Et dans quelques années, ce sera au tour des digital natives, cette génération née avec l’ordinateur, Internet, les smartphones. Pour eux, le BIM sera naturel. Lorsque l’on voit des enfants d’à peine 6 ans jouer à Minecraft, on se rend compte qu’ils font déjà du BIM ! Certes le LOD (Level of detail) est très basique, mais ils construisent des bâtiments, montent une stratégie globale par rapport à leur usage et jouent en mode collaboratif. Ils réalisent même des villes entières interconnectées et interopérables… du Smart Grid en somme !
Dès lors que le BIM sera utilisé de tous et de manière interopérable, il deviendra pour cette génération-là un outil du quotidien au même niveau qu’un ordinateur aujourd’hui. Le travail deviendra naturellement et quasi constamment collaboratif. Certes, il y aura toujours des difficultés, mais on y gagnera en objectivité dans les études.
Où en êtes-vous de l’implantation du BIM chez Assystem ?
C.F. : Comme au sein de nombreuses structures, chez Assystem, le BIM est un bouillonnement à tous les niveaux. Il est essentiel de le canaliser et le diriger avec efficacité. Je suis ainsi en charge d’imaginer une démarche pertinente de déploiement du BIM afin qu’à l’horizon 2020 au plus tard, celui-ci soit déployé systématiquement et de manière homogène aussi bien au sein des équipes de l’entreprise qu’avec nos clients. Nous organisons ainsi des groupes de travail qui vont s’attacher aussi bien aux questions de logiciel que de ressources humaines ou encore de procédures. Les équipes comprennent des passionnés du BIM qui sont souvent moteurs et vont sans nul doute faciliter cette phase de changement.

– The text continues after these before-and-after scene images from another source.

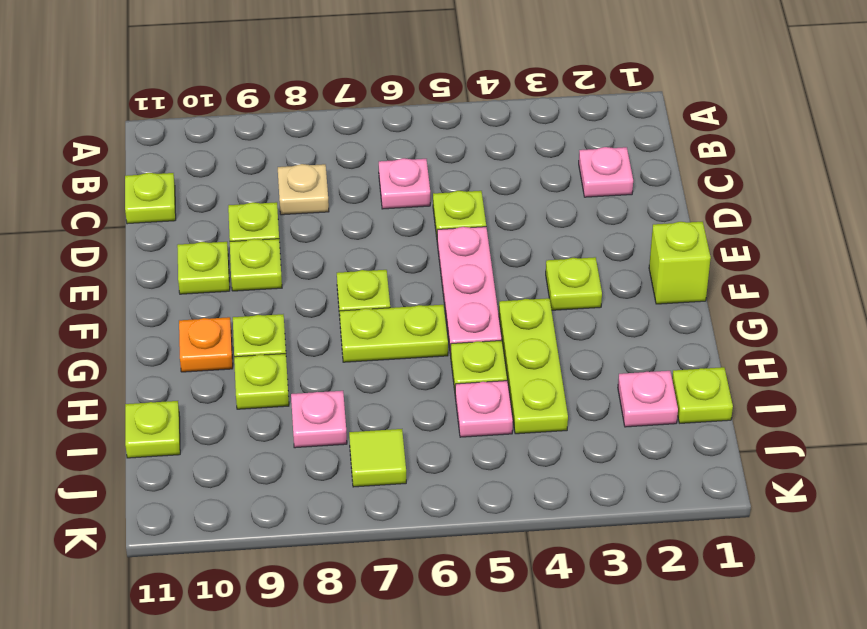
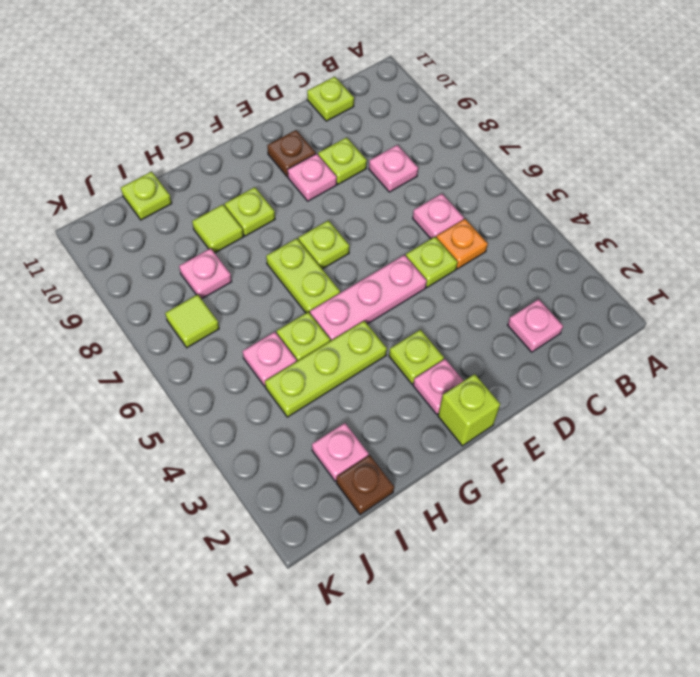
tan 1x1 plate [278,164,329,215] -> pink 1x1 plate [369,145,418,192]
lime 1x1 plate [230,239,282,291] -> pink 1x1 plate [288,154,337,201]
lime 1x1 plate [177,242,230,294] -> brown 1x1 plate [267,130,316,177]
none -> pink 1x1 plate [413,359,464,414]
orange 1x1 plate [179,317,233,372] -> orange 1x1 plate moved to [436,219,488,269]
lime 1x1 plate [234,354,289,409] -> lime 1x1 tile [192,205,243,253]
lime 1x1 plate [672,367,733,423] -> brown 1x1 plate [336,455,394,515]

Cela étant dit, le BIM ne devient pas un métier en soi, ce n’est toujours qu’une manière de travailler. Nous restons des constructeurs. La maquette numérique est avant tout un outil, un moyen de concevoir des ouvrages plus complexes, plus écologiques, plus interconnectés qui répondent aux besoins de la société et des maîtres d’ouvrages.